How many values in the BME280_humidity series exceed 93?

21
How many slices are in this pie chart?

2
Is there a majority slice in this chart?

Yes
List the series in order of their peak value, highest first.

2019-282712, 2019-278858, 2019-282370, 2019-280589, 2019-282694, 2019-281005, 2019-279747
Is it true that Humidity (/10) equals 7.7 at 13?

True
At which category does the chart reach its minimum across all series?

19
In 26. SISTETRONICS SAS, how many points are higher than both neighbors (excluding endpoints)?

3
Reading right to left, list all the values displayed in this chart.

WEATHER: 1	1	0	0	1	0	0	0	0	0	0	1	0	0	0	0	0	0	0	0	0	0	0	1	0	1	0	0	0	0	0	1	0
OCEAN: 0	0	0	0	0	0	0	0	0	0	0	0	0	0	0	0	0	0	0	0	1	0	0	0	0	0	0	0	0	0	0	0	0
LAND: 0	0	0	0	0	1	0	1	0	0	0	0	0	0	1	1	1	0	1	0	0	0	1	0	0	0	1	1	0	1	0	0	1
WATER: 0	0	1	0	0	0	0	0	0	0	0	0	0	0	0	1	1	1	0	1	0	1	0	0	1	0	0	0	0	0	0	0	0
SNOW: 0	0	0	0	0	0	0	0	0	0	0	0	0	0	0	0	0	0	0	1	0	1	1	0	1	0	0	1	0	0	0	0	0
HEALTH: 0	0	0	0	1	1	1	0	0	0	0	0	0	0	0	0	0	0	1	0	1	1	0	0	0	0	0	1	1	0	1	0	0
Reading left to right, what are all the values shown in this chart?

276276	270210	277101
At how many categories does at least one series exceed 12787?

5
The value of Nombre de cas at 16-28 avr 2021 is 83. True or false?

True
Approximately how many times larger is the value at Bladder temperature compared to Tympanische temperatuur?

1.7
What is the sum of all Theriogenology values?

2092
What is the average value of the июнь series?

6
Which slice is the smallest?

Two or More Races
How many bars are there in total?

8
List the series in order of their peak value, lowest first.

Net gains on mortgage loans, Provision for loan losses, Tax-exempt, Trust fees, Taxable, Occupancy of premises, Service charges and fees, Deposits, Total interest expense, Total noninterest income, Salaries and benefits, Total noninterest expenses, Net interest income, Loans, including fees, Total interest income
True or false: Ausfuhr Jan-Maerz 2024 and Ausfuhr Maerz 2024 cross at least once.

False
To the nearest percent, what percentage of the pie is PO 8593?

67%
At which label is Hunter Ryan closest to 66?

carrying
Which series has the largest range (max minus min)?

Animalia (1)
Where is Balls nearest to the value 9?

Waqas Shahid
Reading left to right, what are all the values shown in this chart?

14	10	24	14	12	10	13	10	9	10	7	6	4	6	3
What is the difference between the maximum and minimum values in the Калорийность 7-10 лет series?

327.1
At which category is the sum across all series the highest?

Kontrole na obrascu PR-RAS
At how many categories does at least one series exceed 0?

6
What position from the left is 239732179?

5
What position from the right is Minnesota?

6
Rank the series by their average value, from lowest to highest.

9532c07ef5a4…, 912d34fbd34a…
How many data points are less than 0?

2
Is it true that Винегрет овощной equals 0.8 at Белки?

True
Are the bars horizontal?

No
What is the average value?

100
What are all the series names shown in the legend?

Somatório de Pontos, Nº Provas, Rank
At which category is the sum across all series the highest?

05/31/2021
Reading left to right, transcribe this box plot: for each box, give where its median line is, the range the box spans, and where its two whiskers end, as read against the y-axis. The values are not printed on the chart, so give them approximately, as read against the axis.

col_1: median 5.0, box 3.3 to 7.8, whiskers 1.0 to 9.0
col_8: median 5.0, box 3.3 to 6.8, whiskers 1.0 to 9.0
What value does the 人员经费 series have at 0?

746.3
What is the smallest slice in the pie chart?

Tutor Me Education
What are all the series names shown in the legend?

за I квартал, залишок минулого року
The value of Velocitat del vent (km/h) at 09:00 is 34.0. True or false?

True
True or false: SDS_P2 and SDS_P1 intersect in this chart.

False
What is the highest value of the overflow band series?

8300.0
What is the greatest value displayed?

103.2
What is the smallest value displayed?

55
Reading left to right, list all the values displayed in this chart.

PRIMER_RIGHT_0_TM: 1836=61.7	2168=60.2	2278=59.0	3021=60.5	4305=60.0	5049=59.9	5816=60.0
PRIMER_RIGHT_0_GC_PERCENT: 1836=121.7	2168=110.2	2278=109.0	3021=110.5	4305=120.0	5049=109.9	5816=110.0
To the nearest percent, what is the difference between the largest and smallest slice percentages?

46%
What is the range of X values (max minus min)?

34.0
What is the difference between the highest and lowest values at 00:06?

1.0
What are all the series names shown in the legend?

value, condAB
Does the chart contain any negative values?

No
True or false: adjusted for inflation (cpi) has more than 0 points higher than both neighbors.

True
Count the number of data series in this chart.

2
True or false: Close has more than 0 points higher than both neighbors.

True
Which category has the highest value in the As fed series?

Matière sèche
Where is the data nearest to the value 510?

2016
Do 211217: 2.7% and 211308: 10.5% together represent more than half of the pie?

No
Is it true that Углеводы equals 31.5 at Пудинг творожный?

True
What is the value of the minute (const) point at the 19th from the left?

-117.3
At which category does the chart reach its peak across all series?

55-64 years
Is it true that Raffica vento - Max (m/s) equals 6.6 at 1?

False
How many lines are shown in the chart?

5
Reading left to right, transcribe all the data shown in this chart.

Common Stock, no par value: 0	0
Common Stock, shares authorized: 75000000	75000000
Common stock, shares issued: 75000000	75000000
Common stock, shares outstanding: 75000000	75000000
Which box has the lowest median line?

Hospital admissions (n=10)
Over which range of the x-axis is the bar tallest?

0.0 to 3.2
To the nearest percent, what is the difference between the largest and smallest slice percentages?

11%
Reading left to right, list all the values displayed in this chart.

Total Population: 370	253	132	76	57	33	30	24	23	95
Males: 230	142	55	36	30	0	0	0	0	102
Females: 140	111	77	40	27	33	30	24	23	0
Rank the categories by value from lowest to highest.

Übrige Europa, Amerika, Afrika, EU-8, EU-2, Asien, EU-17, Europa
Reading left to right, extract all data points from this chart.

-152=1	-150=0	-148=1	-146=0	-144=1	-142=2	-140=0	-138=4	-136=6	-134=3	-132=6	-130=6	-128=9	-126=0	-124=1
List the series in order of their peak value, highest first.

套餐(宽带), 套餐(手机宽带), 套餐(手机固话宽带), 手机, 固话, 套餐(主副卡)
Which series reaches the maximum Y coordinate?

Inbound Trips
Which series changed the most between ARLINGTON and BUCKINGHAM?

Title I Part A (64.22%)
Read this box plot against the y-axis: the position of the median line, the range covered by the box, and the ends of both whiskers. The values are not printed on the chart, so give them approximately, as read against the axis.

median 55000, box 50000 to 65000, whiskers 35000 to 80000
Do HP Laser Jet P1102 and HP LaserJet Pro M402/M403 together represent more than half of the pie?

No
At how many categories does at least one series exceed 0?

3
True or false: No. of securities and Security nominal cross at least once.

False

....

Directions for this task: Can you set out the entries above as a Markdown table with the columns Row and Entry line, numbering each non-blank line and leaving out the blank ones?

Solution below:
| Row | Entry line |
|---|---|
| 1 | How many values in the BME280_humidity series exceed 93? |
| 2 | 21 |
| 3 | How many slices are in this pie chart? |
| 4 | 2 |
| 5 | Is there a majority slice in this chart? |
| 6 | Yes |
| 7 | List the series in order of their peak value, highest first. |
| 8 | 2019-282712, 2019-278858, 2019-282370, 2019-280589, 2019-282694, 2019-281005, 2019-279747 |
| 9 | Is it true that Humidity (/10) equals 7.7 at 13? |
| 10 | True |
| 11 | At which category does the chart reach its minimum across all series? |
| 12 | 19 |
| 13 | In 26. SISTETRONICS SAS, how many points are higher than both neighbors (excluding endpoints)? |
| 14 | 3 |
| 15 | Reading right to left, list all the values displayed in this chart. |
| 16 | WEATHER: 1	1	0	0	1	0	0	0	0	0	0	1	0	0	0	0	0	0	0	0	0	0	0	1	0	1	0	0	0	0	0	1	0 |
| 17 | OCEAN: 0	0	0	0	0	0	0	0	0	0	0	0	0	0	0	0	0	0	0	0	1	0	0	0	0	0	0	0	0	0	0	0	0 |
| 18 | LAND: 0	0	0	0	0	1	0	1	0	0	0	0	0	0	1	1	1	0	1	0	0	0	1	0	0	0	1	1	0	1	0	0	1 |
| 19 | WATER: 0	0	1	0	0	0	0	0	0	0	0	0	0	0	0	1	1	1	0	1	0	1	0	0	1	0	0	0	0	0	0	0	0 |
| 20 | SNOW: 0	0	0	0	0	0	0	0	0	0	0	0	0	0	0	0	0	0	0	1	0	1	1	0	1	0	0	1	0	0	0	0	0 |
| 21 | HEALTH: 0	0	0	0	1	1	1	0	0	0	0	0	0	0	0	0	0	0	1	0	1	1	0	0	0	0	0	1	1	0	1	0	0 |
| 22 | Reading left to right, what are all the values shown in this chart? |
| 23 | 276276	270210	277101 |
| 24 | At how many categories does at least one series exceed 12787? |
| 25 | 5 |
| 26 | The value of Nombre de cas at 16-28 avr 2021 is 83. True or false? |
| 27 | True |
| 28 | Approximately how many times larger is the value at Bladder temperature compared to Tympanische temperatuur? |
| 29 | 1.7 |
| 30 | What is the sum of all Theriogenology values? |
| 31 | 2092 |
| 32 | What is the average value of the июнь series? |
| 33 | 6 |
| 34 | Which slice is the smallest? |
| 35 | Two or More Races |
| 36 | How many bars are there in total? |
| 37 | 8 |
| 38 | List the series in order of their peak value, lowest first. |
| 39 | Net gains on mortgage loans, Provision for loan losses, Tax-exempt, Trust fees, Taxable, Occupancy of premises, Service charges and fees, Deposits, Total interest expense, Total noninterest income, Salaries and benefits, Total noninterest expenses, Net interest income, Loans, including fees, Total interest income |
| 40 | True or false: Ausfuhr Jan-Maerz 2024 and Ausfuhr Maerz 2024 cross at least once. |
| 41 | False |
| 42 | To the nearest percent, what percentage of the pie is PO 8593? |
| 43 | 67% |
| 44 | At which label is Hunter Ryan closest to 66? |
| 45 | carrying |
| 46 | Which series has the largest range (max minus min)? |
| 47 | Animalia (1) |
| 48 | Where is Balls nearest to the value 9? |
| 49 | Waqas Shahid |
| 50 | Reading left to right, what are all the values shown in this chart? |
| 51 | 14	10	24	14	12	10	13	10	9	10	7	6	4	6	3 |
| 52 | What is the difference between the maximum and minimum values in the Калорийность 7-10 лет series? |
| 53 | 327.1 |
| 54 | At which category is the sum across all series the highest? |
| 55 | Kontrole na obrascu PR-RAS |
| 56 | At how many categories does at least one series exceed 0? |
| 57 | 6 |
| 58 | What position from the left is 239732179? |
| 59 | 5 |
| 60 | What position from the right is Minnesota? |
| 61 | 6 |
| 62 | Rank the series by their average value, from lowest to highest. |
| 63 | 9532c07ef5a4…, 912d34fbd34a… |
| 64 | How many data points are less than 0? |
| 65 | 2 |
| 66 | Is it true that Винегрет овощной equals 0.8 at Белки? |
| 67 | True |
| 68 | Are the bars horizontal? |
| 69 | No |
| 70 | What is the average value? |
| 71 | 100 |
| 72 | What are all the series names shown in the legend? |
| 73 | Somatório de Pontos, Nº Provas, Rank |
| 74 | At which category is the sum across all series the highest? |
| 75 | 05/31/2021 |
| 76 | Reading left to right, transcribe this box plot: for each box, give where its median line is, the range the box spans, and where its two whiskers end, as read against the y-axis. The values are not printed on the chart, so give them approximately, as read against the axis. |
| 77 | col_1: median 5.0, box 3.3 to 7.8, whiskers 1.0 to 9.0 |
| 78 | col_8: median 5.0, box 3.3 to 6.8, whiskers 1.0 to 9.0 |
| 79 | What value does the 人员经费 series have at 0? |
| 80 | 746.3 |
| 81 | What is the smallest slice in the pie chart? |
| 82 | Tutor Me Education |
| 83 | What are all the series names shown in the legend? |
| 84 | за I квартал, залишок минулого року |
| 85 | The value of Velocitat del vent (km/h) at 09:00 is 34.0. True or false? |
| 86 | True |
| 87 | True or false: SDS_P2 and SDS_P1 intersect in this chart. |
| 88 | False |
| 89 | What is the highest value of the overflow band series? |
| 90 | 8300.0 |
| 91 | What is the greatest value displayed? |
| 92 | 103.2 |
| 93 | What is the smallest value displayed? |
| 94 | 55 |
| 95 | Reading left to right, list all the values displayed in this chart. |
| 96 | PRIMER_RIGHT_0_TM: 1836=61.7	2168=60.2	2278=59.0	3021=60.5	4305=60.0	5049=59.9	5816=60.0 |
| 97 | PRIMER_RIGHT_0_GC_PERCENT: 1836=121.7	2168=110.2	2278=109.0	3021=110.5	4305=120.0	5049=109.9	5816=110.0 |
| 98 | To the nearest percent, what is the difference between the largest and smallest slice percentages? |
| 99 | 46% |
| 100 | What is the range of X values (max minus min)? |
| 101 | 34.0 |
| 102 | What is the difference between the highest and lowest values at 00:06? |
| 103 | 1.0 |
| 104 | What are all the series names shown in the legend? |
| 105 | value, condAB |
| 106 | Does the chart contain any negative values? |
| 107 | No |
| 108 | True or false: adjusted for inflation (cpi) has more than 0 points higher than both neighbors. |
| 109 | True |
| 110 | Count the number of data series in this chart. |
| 111 | 2 |
| 112 | True or false: Close has more than 0 points higher than both neighbors. |
| 113 | True |
| 114 | Which category has the highest value in the As fed series? |
| 115 | Matière sèche |
| 116 | Where is the data nearest to the value 510? |
| 117 | 2016 |
| 118 | Do 211217: 2.7% and 211308: 10.5% together represent more than half of the pie? |
| 119 | No |
| 120 | Is it true that Углеводы equals 31.5 at Пудинг творожный? |
| 121 | True |
| 122 | What is the value of the minute (const) point at the 19th from the left? |
| 123 | -117.3 |
| 124 | At which category does the chart reach its peak across all series? |
| 125 | 55-64 years |
| 126 | Is it true that Raffica vento - Max (m/s) equals 6.6 at 1? |
| 127 | False |
| 128 | How many lines are shown in the chart? |
| 129 | 5 |
| 130 | Reading left to right, transcribe all the data shown in this chart. |
| 131 | Common Stock, no par value: 0	0 |
| 132 | Common Stock, shares authorized: 75000000	75000000 |
| 133 | Common stock, shares issued: 75000000	75000000 |
| 134 | Common stock, shares outstanding: 75000000	75000000 |
| 135 | Which box has the lowest median line? |
| 136 | Hospital admissions (n=10) |
| 137 | Over which range of the x-axis is the bar tallest? |
| 138 | 0.0 to 3.2 |
| 139 | To the nearest percent, what is the difference between the largest and smallest slice percentages? |
| 140 | 11% |
| 141 | Reading left to right, list all the values displayed in this chart. |
| 142 | Total Population: 370	253	132	76	57	33	30	24	23	95 |
| 143 | Males: 230	142	55	36	30	0	0	0	0	102 |
| 144 | Females: 140	111	77	40	27	33	30	24	23	0 |
| 145 | Rank the categories by value from lowest to highest. |
| 146 | Übrige Europa, Amerika, Afrika, EU-8, EU-2, Asien, EU-17, Europa |
| 147 | Reading left to right, extract all data points from this chart. |
| 148 | -152=1	-150=0	-148=1	-146=0	-144=1	-142=2	-140=0	-138=4	-136=6	-134=3	-132=6	-130=6	-128=9	-126=0	-124=1 |
| 149 | List the series in order of their peak value, highest first. |
| 150 | 套餐(宽带), 套餐(手机宽带), 套餐(手机固话宽带), 手机, 固话, 套餐(主副卡) |
| 151 | Which series reaches the maximum Y coordinate? |
| 152 | Inbound Trips |
| 153 | Which series changed the most between ARLINGTON and BUCKINGHAM? |
| 154 | Title I Part A (64.22%) |
| 155 | Read this box plot against the y-axis: the position of the median line, the range covered by the box, and the ends of both whiskers. The values are not printed on the chart, so give them approximately, as read against the axis. |
| 156 | median 55000, box 50000 to 65000, whiskers 35000 to 80000 |
| 157 | Do HP Laser Jet P1102 and HP LaserJet Pro M402/M403 together represent more than half of the pie? |
| 158 | No |
| 159 | At how many categories does at least one series exceed 0? |
| 160 | 3 |
| 161 | True or false: No. of securities and Security nominal cross at least once. |
| 162 | False |